The article attempts to formalise concepts mathematically but does so poorly. While I understand that some of the formalisation borrows notation from RSP-QL, a more thorough explanation is needed. For some reason, Section 5.2 also refers back to the RSP-QL semantics paper mid-way a formalisation. While this is ordinarily understandable, it makes me question why we spent time in Section 3.1.2 covering an apparently incomplete background subsection on this very topic. Some of the notation is inconsistent (SDS is sometimes a set, sometimes a function), incorrect (arguments disappear frequently in the rewritings), and incomplete; sometimes it is confusing (I still do not understand Definition 5.2 on abstract events), but it mostly seems to be unused outside of trying to describe things in terms of sets. None of the equations are numbered, and some are oddly-centered for no apparent reason. Whereas there is a lot of detail without a clear purpose, there is also lack of detail when describing for example MTL in Section 3.2 (no syntax or semantics) or the DSL (no semantics) in Section 6.

Benchmarks are great tools for doing comparative studies, but the article analyses the presented realisation in isolation in Section 7. This is followed by a brief discussion of other approaches within Semantic Web research in Section 8. As a full article submission, I would expect a more detailed description of and comparison to these other approaches that---if possible---extends to experimental results.

For the remaining minor issues, I would like to point out the presence of many typos (the most important one stating DL is the decidable fragment of FOL) and some odd wordings ('utterly meaningful', for example). Please verify that your references are listed correctly (specifically capitalisation), and check whether you can make Figure 5 easier to read (especially the grey text).

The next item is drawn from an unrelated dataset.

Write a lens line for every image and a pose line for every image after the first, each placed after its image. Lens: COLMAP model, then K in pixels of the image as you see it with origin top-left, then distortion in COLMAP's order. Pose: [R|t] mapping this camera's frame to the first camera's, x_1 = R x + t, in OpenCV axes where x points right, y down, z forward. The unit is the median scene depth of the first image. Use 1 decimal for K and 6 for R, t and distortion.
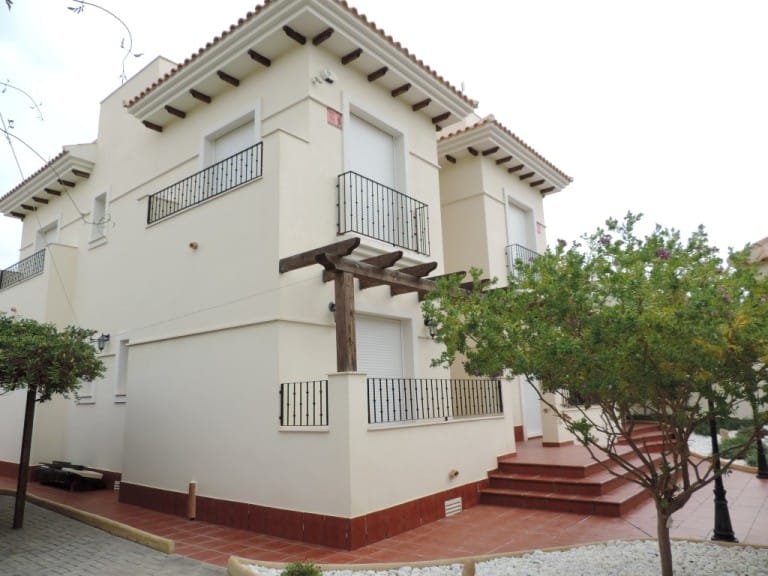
lens RADIAL K [[551.3, 0, 384.0], [0, 551.3, 288.0], [0, 0, 1]] dist [-0.011462, -0.006091]
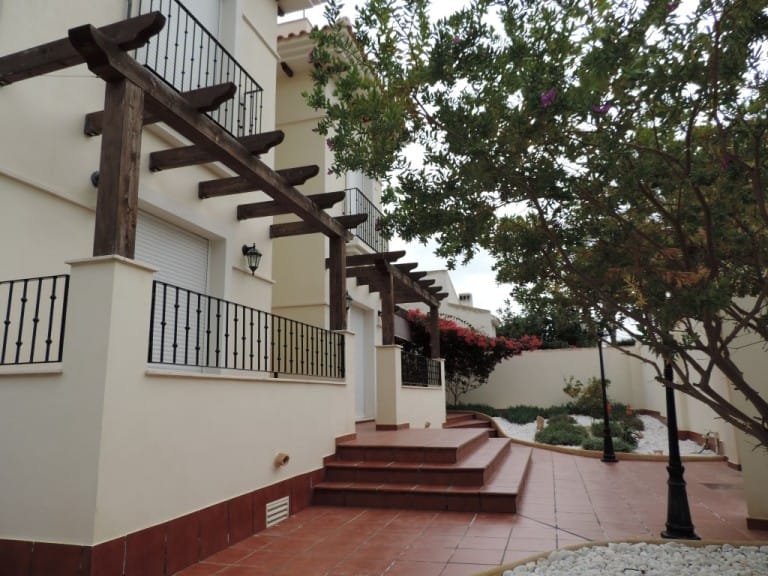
lens RADIAL K [[551.3, 0, 384.0], [0, 551.3, 288.0], [0, 0, 1]] dist [-0.011462, -0.006091]
pose [[0.926962, 0.091665, 0.363784, -0.014719], [-0.089591, 0.995722, -0.022610, 0.147097], [-0.364300, -0.011633, 0.931209, 0.374511]]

Despite the criticisms above, I believe the Streaming MASSIF realisation by itself is an interesting result that uses reasoning at different levels of abstraction, which is a similar approach to the one taken by DyKnow. This is a very important feature for stream reasoning to cope with the problems associated with handling streaming information, and few stream reasoning studies have explored this approach, making an argument for significance. The biggest issue with the article seems to be clarity rather than the work itself; the writing quality is somewhat poor. Finally, I find it difficult to judge the novelty of the work because the authors are not very clear in stating their contributions and how they are related to previous work. The combination of these factors leads me to recommend against inclusion of this article in its current form. If the listed problems are addressed, however, I believe this could be a good-quality article that provides a valuable addition to this special issue. I therefore suggest major revision as decision.